I'm sure many of you have seen the new Snapshot > Consolidate option in the drop-down menu of Virtual Machines in vSphere 5.0, and are probably wandering what the use case is. If you haven't seen it, here it is:
The reason this feature is introduced is to address a rather large supportability issue. Occasionally we saw where a snapshot commit/delete operation request would not merge the snapshot delta files with the VMs base disk (what we term a consolidate operation). Unfortunately, this failure to consolidate was not apparent via the UI, and usually only became noticeable to the end user when the delta files grew very large, possibly resulting in a full VMFS or NFS volume if they were attached to very large VMs. Support engineers from GSS (VMware's Global Support Services) would then have you use their many tricks of the trade to consolidate the snapshot deltas into the VM base disk. The issue is that although support resolves most if not all of these cases, it is a very time consuming & repetitive task.
This new option allows end-users, in the event of a consolidate failure, to do the consolidate operation for themselves without opening a Service Request with VMware. But how do we know whether a consolidate was successful or not? Well, if a commit/delete operation doesn't manage to merge the snapshot delta disks into the VM's base disk, a new warning is surfaced in the UI as shown here:
An administrator can now use the Snapshot Consolidate option to merge them.
Can I test it?
There is a way to test this via the PowerCLI if you so wish. We now ship the RemoveAllSnapshots method with an option to not consolidate snapshots when it is invoked. The steps to test are quite simple:
- Select a VM & manually create a snapshot on it.
- Launch vSphere 5.0 PowerCLI
- At the PowerCLI prompt, type $VM = get-VM <VM_Name> | Get-View where <VM-Name> is the name of the VM with the snapshot.

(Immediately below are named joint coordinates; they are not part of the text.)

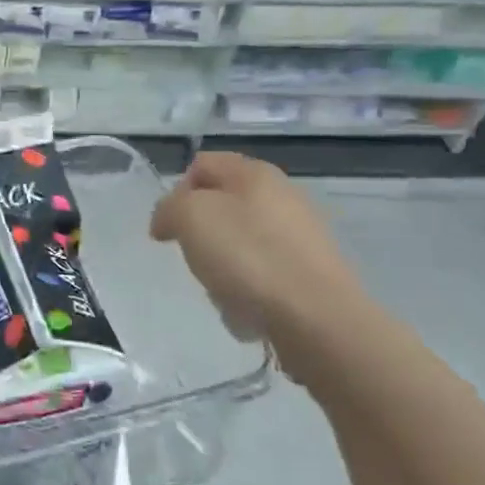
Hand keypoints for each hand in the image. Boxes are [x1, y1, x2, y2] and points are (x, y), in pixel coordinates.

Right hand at [149, 153, 372, 345]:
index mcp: (255, 172)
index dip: (176, 193)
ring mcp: (301, 234)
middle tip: (194, 257)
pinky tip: (247, 307)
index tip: (169, 229)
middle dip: (200, 232)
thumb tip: (170, 220)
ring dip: (221, 263)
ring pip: (239, 241)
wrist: (316, 318)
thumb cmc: (248, 257)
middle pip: (221, 205)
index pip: (201, 165)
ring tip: (221, 290)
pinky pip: (262, 272)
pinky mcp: (311, 272)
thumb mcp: (191, 218)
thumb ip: (170, 208)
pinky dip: (247, 287)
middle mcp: (283, 195)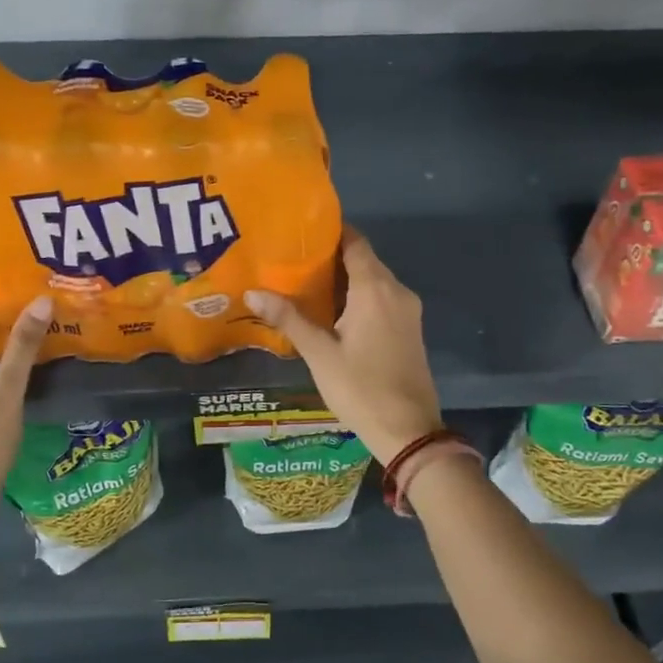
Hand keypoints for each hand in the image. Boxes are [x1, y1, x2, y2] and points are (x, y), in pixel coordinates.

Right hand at [245, 229, 444, 463]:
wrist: (409, 431)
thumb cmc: (361, 388)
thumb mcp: (319, 354)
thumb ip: (288, 319)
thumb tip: (252, 292)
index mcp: (375, 289)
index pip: (355, 242)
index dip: (331, 232)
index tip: (302, 231)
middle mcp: (397, 291)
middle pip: (364, 260)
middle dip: (332, 257)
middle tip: (293, 259)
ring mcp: (408, 311)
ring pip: (374, 281)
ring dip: (345, 279)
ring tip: (306, 283)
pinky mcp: (410, 330)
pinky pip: (382, 300)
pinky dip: (359, 297)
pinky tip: (333, 311)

- At the PowerCLI prompt, type $VM.RemoveAllSnapshots(0) where the boolean value 0 represents the directive to not consolidate.
A 'Configuration Issue' warning should now be surfaced in vCenter, same as that shown above. If you login to the ESXi shell, and examine the home folder of the VM, you will notice that the snapshot delta file still exists. Also, if you examine the contents of the .vmsd (snapshot descriptor) file, you will notice that it contains a new parameter snapshot.needConsolidate = "TRUE".
You can now use the UI to select the VM > Snapshot > Consolidate. This will pop-up an "are you sure" type message. Click yes, and the snapshot delta(s) will be merged with the VM base disk.
And of course you could also consolidate the delta disk(s) using PowerCLI using $VM.ConsolidateVMDisks_Task(). Thanks to my colleage Alan Renouf for the PowerCLI guidance.
This new feature should save you a lot of time when dealing with any future snapshot consolidation issues.